兩個人都驕傲,天生的唯我獨尊,誰也不肯讓誰一步,以至於埋下衝突的種子,以嘲諷彼此為樂。
「名副其實的失戀女王,那雙利爪能找到男人才怪!」被男人甩,活該!
「好帥!何菊幽簡直是女人中的女人,不愧貴為女王……」令熙的話尚未完,就慘遭兩個男人左右夾攻,俊逸的臉龐留下兩團貓熊眼圈。
「此仇不報非君子,是妳先對我不義,別怪我陷妳於不仁。」樊令齊喃喃自語,扳著手指的關節。

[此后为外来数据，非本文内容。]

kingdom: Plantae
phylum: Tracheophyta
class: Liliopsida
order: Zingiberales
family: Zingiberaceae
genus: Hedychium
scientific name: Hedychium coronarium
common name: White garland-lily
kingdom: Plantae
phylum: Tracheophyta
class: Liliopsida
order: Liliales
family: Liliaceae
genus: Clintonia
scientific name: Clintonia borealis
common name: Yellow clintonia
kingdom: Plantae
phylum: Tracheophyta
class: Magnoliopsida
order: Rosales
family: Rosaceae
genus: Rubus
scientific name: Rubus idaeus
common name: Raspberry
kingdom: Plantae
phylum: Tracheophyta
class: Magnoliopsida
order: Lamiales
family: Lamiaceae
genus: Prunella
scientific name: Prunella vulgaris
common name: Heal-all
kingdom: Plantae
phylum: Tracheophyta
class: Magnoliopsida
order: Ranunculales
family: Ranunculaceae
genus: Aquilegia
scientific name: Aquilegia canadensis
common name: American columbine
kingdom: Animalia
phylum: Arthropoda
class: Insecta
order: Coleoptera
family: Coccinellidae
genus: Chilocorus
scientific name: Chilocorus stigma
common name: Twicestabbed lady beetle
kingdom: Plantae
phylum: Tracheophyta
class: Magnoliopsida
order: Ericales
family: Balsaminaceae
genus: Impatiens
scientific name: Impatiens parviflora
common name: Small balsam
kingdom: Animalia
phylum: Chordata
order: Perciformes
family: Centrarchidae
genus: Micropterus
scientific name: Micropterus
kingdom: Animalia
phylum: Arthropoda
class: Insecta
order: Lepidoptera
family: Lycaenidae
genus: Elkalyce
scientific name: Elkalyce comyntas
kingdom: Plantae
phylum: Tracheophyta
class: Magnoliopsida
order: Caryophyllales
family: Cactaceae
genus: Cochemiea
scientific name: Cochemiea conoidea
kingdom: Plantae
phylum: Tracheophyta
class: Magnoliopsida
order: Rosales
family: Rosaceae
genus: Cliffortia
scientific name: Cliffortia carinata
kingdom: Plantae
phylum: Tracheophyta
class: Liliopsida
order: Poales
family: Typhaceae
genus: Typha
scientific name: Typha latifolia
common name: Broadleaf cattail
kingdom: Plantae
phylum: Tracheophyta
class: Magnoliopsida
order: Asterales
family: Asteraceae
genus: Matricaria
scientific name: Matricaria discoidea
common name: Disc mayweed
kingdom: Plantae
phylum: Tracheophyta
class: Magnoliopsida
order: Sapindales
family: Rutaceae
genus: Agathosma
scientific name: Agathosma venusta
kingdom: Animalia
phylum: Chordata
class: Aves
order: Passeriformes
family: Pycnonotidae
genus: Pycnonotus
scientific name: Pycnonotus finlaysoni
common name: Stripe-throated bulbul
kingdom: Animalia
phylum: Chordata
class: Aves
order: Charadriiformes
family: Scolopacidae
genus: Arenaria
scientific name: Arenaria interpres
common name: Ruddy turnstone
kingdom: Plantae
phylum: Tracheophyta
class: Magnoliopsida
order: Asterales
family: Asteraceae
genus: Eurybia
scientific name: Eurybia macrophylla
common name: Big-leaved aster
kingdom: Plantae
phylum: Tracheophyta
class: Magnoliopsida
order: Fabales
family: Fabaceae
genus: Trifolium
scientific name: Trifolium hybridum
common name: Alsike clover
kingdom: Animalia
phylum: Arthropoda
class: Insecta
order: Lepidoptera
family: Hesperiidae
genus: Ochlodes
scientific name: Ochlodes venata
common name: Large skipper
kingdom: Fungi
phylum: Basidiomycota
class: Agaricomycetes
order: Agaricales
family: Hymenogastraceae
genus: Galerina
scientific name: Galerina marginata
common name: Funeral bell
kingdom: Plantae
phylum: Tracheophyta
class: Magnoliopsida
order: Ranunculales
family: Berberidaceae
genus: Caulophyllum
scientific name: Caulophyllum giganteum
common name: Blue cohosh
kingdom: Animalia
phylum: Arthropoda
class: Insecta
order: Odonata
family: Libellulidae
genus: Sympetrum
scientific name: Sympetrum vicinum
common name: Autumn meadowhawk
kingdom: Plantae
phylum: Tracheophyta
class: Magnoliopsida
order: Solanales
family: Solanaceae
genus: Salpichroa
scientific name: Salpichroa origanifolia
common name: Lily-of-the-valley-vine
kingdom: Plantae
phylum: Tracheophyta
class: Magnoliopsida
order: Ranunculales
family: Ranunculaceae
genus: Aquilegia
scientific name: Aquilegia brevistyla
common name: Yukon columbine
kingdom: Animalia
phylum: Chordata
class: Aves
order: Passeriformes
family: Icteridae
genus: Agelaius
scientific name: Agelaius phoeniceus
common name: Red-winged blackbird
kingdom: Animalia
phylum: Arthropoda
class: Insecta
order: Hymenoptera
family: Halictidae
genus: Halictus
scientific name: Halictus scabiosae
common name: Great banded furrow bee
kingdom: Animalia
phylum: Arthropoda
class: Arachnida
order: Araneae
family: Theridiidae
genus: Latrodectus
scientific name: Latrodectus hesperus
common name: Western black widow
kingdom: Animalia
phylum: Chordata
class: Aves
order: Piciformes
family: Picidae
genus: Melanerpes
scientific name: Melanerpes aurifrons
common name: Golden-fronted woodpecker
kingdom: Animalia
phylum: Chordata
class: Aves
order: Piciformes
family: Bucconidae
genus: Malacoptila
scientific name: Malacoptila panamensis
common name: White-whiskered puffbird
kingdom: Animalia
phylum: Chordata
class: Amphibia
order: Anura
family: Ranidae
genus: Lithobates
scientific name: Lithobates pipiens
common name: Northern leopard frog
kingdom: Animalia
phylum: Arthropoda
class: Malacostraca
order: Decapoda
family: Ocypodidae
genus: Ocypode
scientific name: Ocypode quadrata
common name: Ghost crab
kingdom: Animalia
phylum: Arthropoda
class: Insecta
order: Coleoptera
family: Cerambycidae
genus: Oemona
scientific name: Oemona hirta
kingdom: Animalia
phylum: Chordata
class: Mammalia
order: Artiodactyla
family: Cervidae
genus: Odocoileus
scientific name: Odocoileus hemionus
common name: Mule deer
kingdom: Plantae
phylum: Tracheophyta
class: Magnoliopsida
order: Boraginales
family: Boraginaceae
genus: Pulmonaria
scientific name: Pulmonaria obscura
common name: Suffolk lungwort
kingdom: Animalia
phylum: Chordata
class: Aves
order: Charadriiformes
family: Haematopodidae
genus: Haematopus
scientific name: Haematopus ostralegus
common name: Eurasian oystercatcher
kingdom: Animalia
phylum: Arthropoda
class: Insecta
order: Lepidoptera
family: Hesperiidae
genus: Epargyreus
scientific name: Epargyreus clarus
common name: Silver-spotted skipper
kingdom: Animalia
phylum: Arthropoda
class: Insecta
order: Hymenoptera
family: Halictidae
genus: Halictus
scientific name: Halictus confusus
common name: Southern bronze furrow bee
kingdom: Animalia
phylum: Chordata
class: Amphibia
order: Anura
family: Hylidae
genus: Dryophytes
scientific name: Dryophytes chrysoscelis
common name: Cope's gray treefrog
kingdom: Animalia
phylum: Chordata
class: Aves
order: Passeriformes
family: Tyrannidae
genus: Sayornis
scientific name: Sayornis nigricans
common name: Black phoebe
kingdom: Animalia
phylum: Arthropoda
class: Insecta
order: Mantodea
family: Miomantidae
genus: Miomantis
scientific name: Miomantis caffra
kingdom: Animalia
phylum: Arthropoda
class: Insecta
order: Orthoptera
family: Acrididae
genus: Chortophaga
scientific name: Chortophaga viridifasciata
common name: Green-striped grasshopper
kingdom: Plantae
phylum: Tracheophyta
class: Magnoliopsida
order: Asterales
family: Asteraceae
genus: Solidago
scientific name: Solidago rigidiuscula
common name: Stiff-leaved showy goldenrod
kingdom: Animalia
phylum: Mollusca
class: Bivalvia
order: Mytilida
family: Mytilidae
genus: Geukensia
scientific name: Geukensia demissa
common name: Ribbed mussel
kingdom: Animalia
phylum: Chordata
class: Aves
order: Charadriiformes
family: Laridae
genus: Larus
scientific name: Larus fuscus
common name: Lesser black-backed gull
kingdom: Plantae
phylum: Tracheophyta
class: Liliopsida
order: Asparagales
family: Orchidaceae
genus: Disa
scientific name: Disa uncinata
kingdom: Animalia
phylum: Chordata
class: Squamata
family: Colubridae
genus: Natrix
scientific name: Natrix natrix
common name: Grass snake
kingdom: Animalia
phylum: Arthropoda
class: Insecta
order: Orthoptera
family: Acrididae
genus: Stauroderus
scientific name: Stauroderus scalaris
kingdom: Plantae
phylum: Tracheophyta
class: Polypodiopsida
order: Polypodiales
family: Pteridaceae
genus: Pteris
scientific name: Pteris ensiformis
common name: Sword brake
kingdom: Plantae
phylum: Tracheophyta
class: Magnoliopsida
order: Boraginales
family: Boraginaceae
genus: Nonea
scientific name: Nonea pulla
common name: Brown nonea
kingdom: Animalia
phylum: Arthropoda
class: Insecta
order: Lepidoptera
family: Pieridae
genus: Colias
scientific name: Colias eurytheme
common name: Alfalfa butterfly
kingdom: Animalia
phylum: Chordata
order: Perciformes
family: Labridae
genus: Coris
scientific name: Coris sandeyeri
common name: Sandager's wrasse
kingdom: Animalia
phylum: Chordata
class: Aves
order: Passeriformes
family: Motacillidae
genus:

「你下個月的專欄,我接了。」
「題目就叫--失戀女王的十大罪行?」
第四章
自從樊令齊搬來之後,何菊幽就沒有一天好日子過,早晨在爭吵中掀起序幕,夜晚則結束在彼此的冷嘲熱諷中。
可是自時尚派對結束後,她發現樊令齊不再處處與她作對,就連芭比在他的花房外大、小號,他也不會再來抗議,起初她有一點不習慣,幾乎受不了,準備豎起白旗投降。
她還暗地裡向管理員打聽過,也沒有聽說他想搬家或出遠門的消息;抑或是他交了新的女友,生活有了寄托……一股強烈的怪異情緒漫溢她的心房,居然有一點--煩躁和失落。
殊不知他已在他們之間埋下一顆地雷,等著她觸發引信炸掉她自以為是的和平。
清晨,她離開獨居的公寓,如往常般上班、打卡,一踏入辦公室卻發現大夥兒紛紛把她圍住。